Apesar da divergência entre os votos dos ministros, restou decidido, na oportunidade, que os próprios condôminos podem deliberar que o uso dos imóveis seja estritamente residencial, proibindo, por meio de Convenção do Condomínio, a locação atípica através de plataformas digitais ou outra modalidade de oferta (STJ, REsp. 1.819.075/RS, Quarta Turma, ministro relator Luis Felipe Salomão, Julgado em 25.07.2021).

De modo similar julgou a 3ª Turma do STJ no Recurso Especial nº 1.884.483/PR, entendendo pela possibilidade de proibição de locação dos imóveis localizados em edifício através da assembleia condominial.
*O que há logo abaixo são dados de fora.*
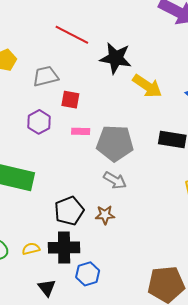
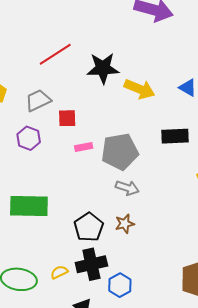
red line: (72, 35) -> (55, 54), turned -48
purple hexagon: (39, 122) -> (29, 138), moved

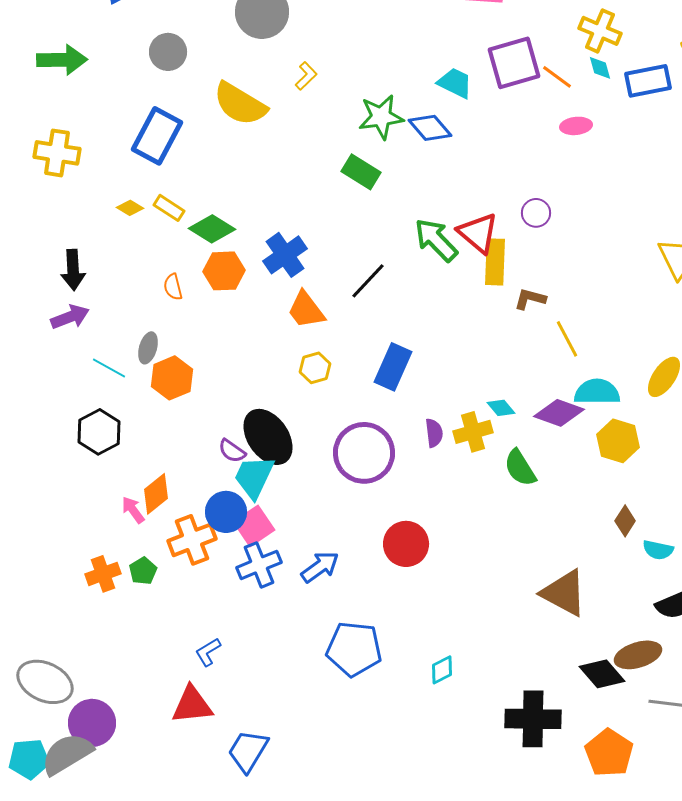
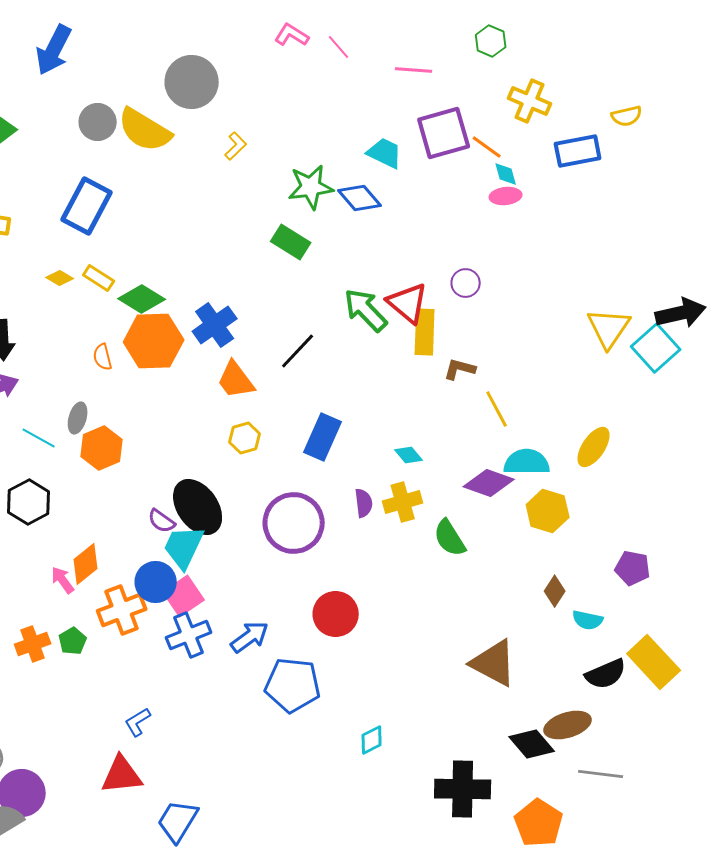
cyan diamond: (600, 68) -> (506, 174), moved
yellow semicircle: (240, 104) -> (145, 130), moved
orange hexagon: (224, 271) -> (154, 341), size x1.4
cyan diamond: (501, 408) -> (409, 455), moved
blue pentagon: (354, 649) -> (293, 685), moved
Entretanto, restou consignado no acórdão que o contrato de hospedagem é atípico, sendo possível a aplicação da Lei de Locações a partir da análise do contexto fático-probatório posto ao julgador (STJ, REsp. nº 1.884.483/PR, 3ª Turma, ministro relator Ricardo Villas Bôas Cueva, Julgado em 2/2/2022).

Ocorre que nenhum dos julgados mencionados acima se debruçou sobre a questão sob a ótica do Código de Defesa do Consumidor aplicado à Lei da Hospedagem, nos termos do artigo 34, IV, da Lei nº 11.771/2008. Para enquadramento nessa legislação, há necessidade de prestação de serviço de cunho profissional, com cadastros especiais e licenças junto ao Poder Público, que não são exigidas dos locais disponibilizados nos aplicativos eletrônicos.

Veja-se que os aplicativos digitais de locação de imóveis podem perfeitamente ser enquadrados na figura do prestador de serviço, previsto no artigo 3º, caput, do CDC, o que faz incidir, compulsoriamente, a proteção dos direitos do consumidor, com a consequente transparência das informações fornecidas ao cliente, a qualidade do serviço e a responsabilidade pela solução de problemas ou conflitos que possam surgir durante a prestação do serviço.

Em suma, é evidente que nenhuma das legislações existentes (Lei de Locações, Lei da Hospedagem e o Código de Defesa do Consumidor) versam especificamente sobre a locação de imóveis em curtos períodos através de dispositivos eletrônicos, e que somente uma regulamentação específica em âmbito nacional poderá resolver os litígios com vistas a atender os anseios de locadores, locatários, condôminos, dos próprios aplicativos e da sociedade em geral, que forem levados ao Poder Judiciário.